Re: checkpointer continuous flushing - Mailing list pgsql-hackers

From Andres Freund
Subject Re: checkpointer continuous flushing
Date
Msg-id 20150906213958.GE19425@alap3.anarazel.de
Whole thread Raw
In response to Re: checkpointer continuous flushing  (Fabien COELHO <coelho@cri.ensmp.fr>)
Responses Re: checkpointer continuous flushing  (Amit Kapila <amit.kapila16@gmail.com>)
Re: checkpointer continuous flushing  (Fabien COELHO <coelho@cri.ensmp.fr>)
List pgsql-hackers
On 2015-09-06 16:05:01 +0200, Fabien COELHO wrote:
> >Wouldn't it be just as easy to put this logic into the checkpointing code?
> 
> Not sure it would simplify anything, because the checkpointer currently
> knows about buffers but flushing is about files, which are hidden from
> view.

It'd not really simplify things, but it'd keep it local.

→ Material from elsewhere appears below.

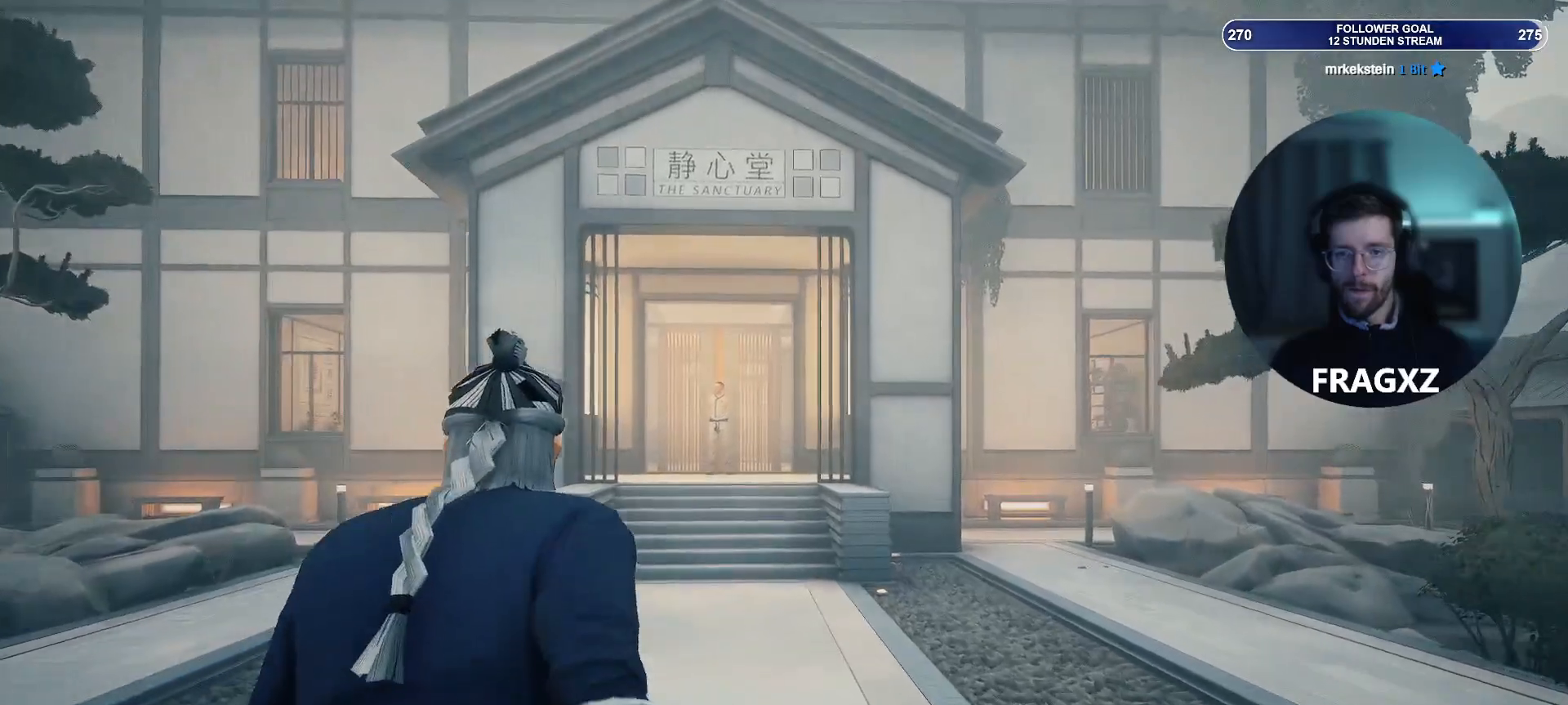
{"keys": ["w"], "mouse": [], "events": [[367, "shift", "up"]]}
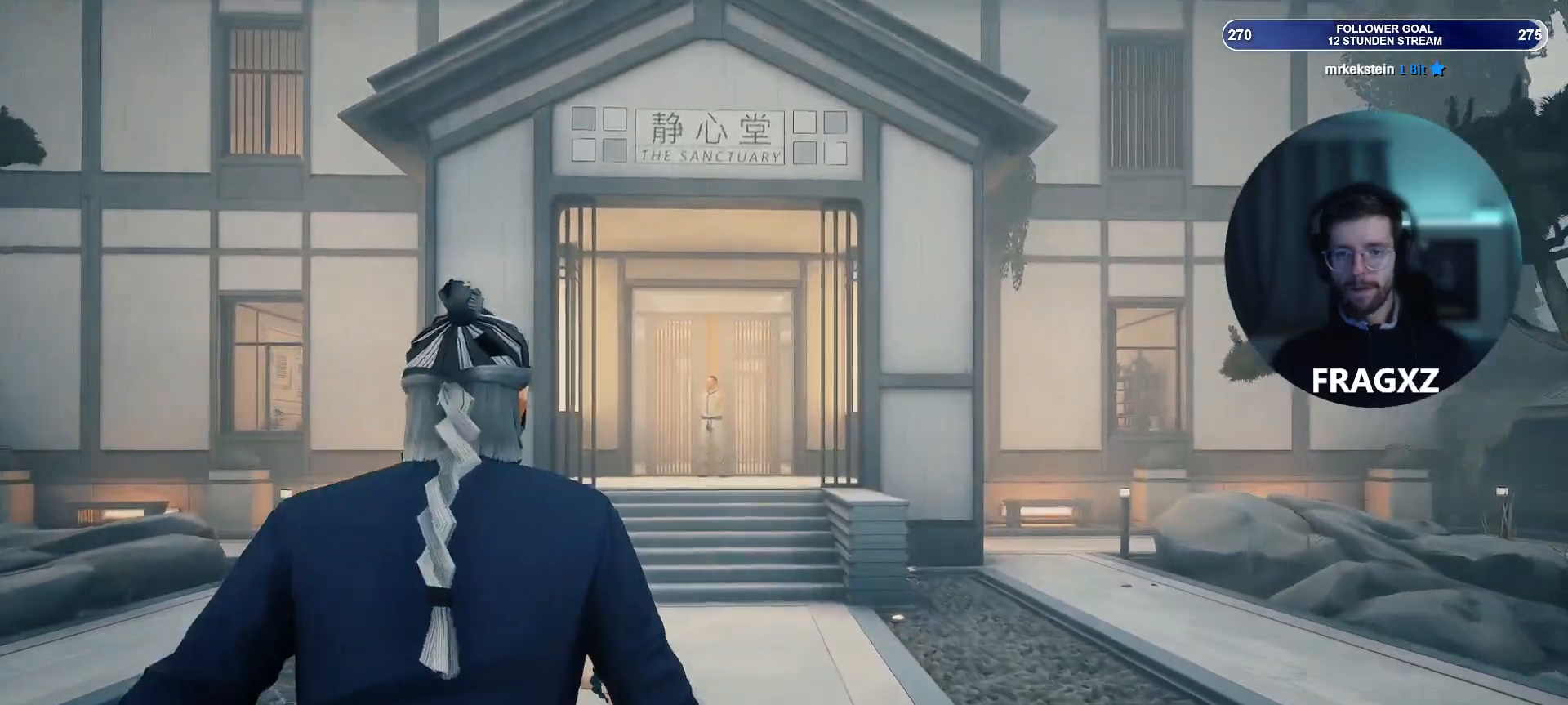
{"keys": ["w"], "mouse": [], "events": []}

> >* Wouldn't a binary heap over the tablespaces + progress be nicer?
> 
> I'm not sure where it would fit exactly.

Imagine a binaryheap.h style heap over a structure like (tablespaceid,
progress, progress_inc, nextbuf) where the comparator compares the progress.

> Anyway, I think it would complicate the code significantly (compared to the
> straightforward array)

I doubt it. I mean instead of your GetNext you'd just do:   next_tblspc = DatumGetPointer(binaryheap_first(heap));   if
(next_tblspc== 0)       return 0;   next_tblspc.progress += next_tblspc.progress_slice;
binaryheap_replace_first(PointerGetDatum(next_tblspc));
   return next_tblspc.nextbuf++;


progress_slice is the number of buffers in the tablespace divided by the
number of total buffers, to avoid doing any sort of expensive math in
the more frequently executed path.

> Moreover such a data structure would probably require some kind of pointer
> (probably 8 bytes added per node, maybe more), and the amount of memory is
> already a concern, at least to me, and moreover it has to reside in shared
> memory which does not simplify allocation of tree data structures.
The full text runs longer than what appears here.